Okay, hopefully I don't confuse anyone more here. If I lose you somewhere along the way just let me know

. Also note this is based on my understanding of the article I linked earlier. I'm no expert on this either
Background info:
Sprints Tri-band devices have only one transmission route for 2 radios: voice/3G or LTE data. Meaning you cannot have both radios communicating with the network at once.
With a fully upgraded tower, this isn’t an issue. Your phone will maintain an LTE connection, and when you receive a call, Sprints system will first ping the device through the normal voice channels, but it of course will not find it because the device is only connected to LTE. The network will then send a signal to your phone over the LTE connection telling it to disconnect from LTE and connect (fallback) to 3g/voice to take the call. This is referred to as circuit switch fallback (CSF).
Now for the less than ideal scenario...On a tower that is not upgraded with the proper equipment to support CSF, if your phone connected to LTE it would not be able to take calls, as the towers wouldn’t be able to relay the information to tell the phone to disconnect. That obviously presents a problem in that if you want to use the phone as a phone you are completely unable to do so. Sprint gets around this problem by having their tri-band devices completely ignore the LTE signal on a nonupgraded tower. You sacrifice the faster LTE data for the ability to place calls. What this means is that if you are in an area without the proper network vision upgrades, the phone will not connect to 4G at all.

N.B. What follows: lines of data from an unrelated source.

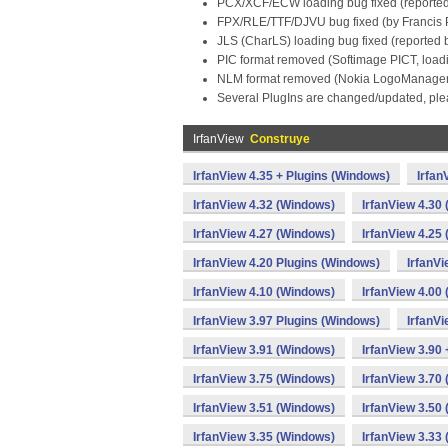
PCX/XCF/ECW loading bug fixed (reported
FPX/RLE/TTF/DJVU bug fixed (by Francis 
JLS (CharLS) loading bug fixed (reported 
PIC format removed (Softimage PICT, load
NLM format removed (Nokia LogoManager 
Several PlugIns are changed/updated, plea
IrfanView
Construye
IrfanView 4.35 + Plugins (Windows)
Irfan
IrfanView 4.32 (Windows)
IrfanView 4.30
IrfanView 4.27 (Windows)
IrfanView 4.25
IrfanView 4.20 Plugins (Windows)
IrfanV
IrfanView 4.10 (Windows)
IrfanView 4.00
IrfanView 3.97 Plugins (Windows)
IrfanV
IrfanView 3.91 (Windows)
IrfanView 3.90
IrfanView 3.75 (Windows)
IrfanView 3.70
IrfanView 3.51 (Windows)
IrfanView 3.50
IrfanView 3.35 (Windows)
IrfanView 3.33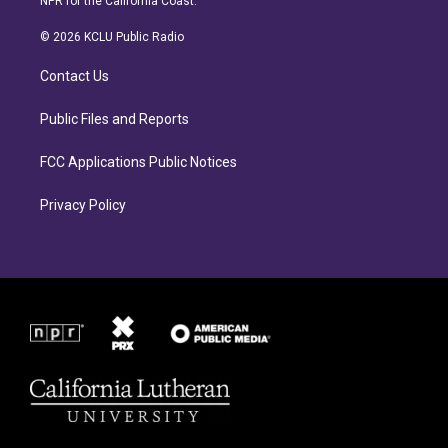
NPR for the California Coast.
t
e
a
b
© 2026 KCLU Public Radio
g
o
r
o
Contact Us
a
k
m
Public Files and Reports
FCC Applications Public Notices
Privacy Policy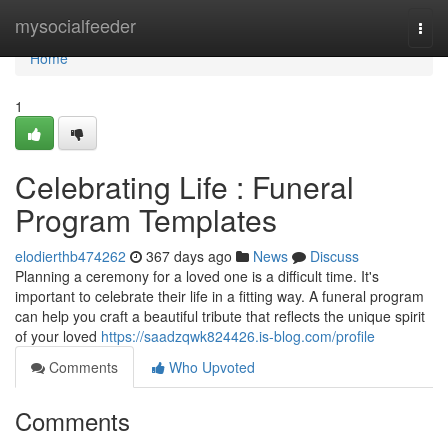
Home
mysocialfeeder
Togg
navi
Home
1
Celebrating Life : Funeral
Program Templates
elodierthb474262
367 days ago
News
Discuss
Planning a ceremony for a loved one is a difficult time. It's
important to celebrate their life in a fitting way. A funeral program
can help you craft a beautiful tribute that reflects the unique spirit
of your loved
https://saadzqwk824426.is-blog.com/profile
Comments
Who Upvoted
Comments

My reasoning for why what you are experiencing isn’t a CSF issue:
Basically, if you are connecting to 4G, you are connected to a tower that has had the proper upgrades. If the tower was not properly equipped you would not have ever connected to LTE in the first place. CSF issues cannot be fixed by toggling airplane mode, as the device would just hop back on 3G/voice again. Thats why I previously recommended you stop by a store and see if its connected to LTE, because that alone means the towers in your area (or at least the one its currently connected to) aren't affected.
I live in an area that is not fully upgraded. On a non tri-band device (say the galaxy S3), I can pick up LTE fine. However, on a tri-band device with the same non-upgraded LTE tower the tri-band phone will only connect to 3G/voice services. The problem you are describing where the phone will have issues switching between 3G and 4G happens on a non-triband device as well. This shouldn't be related to CSF. Try updating your PRL and profile.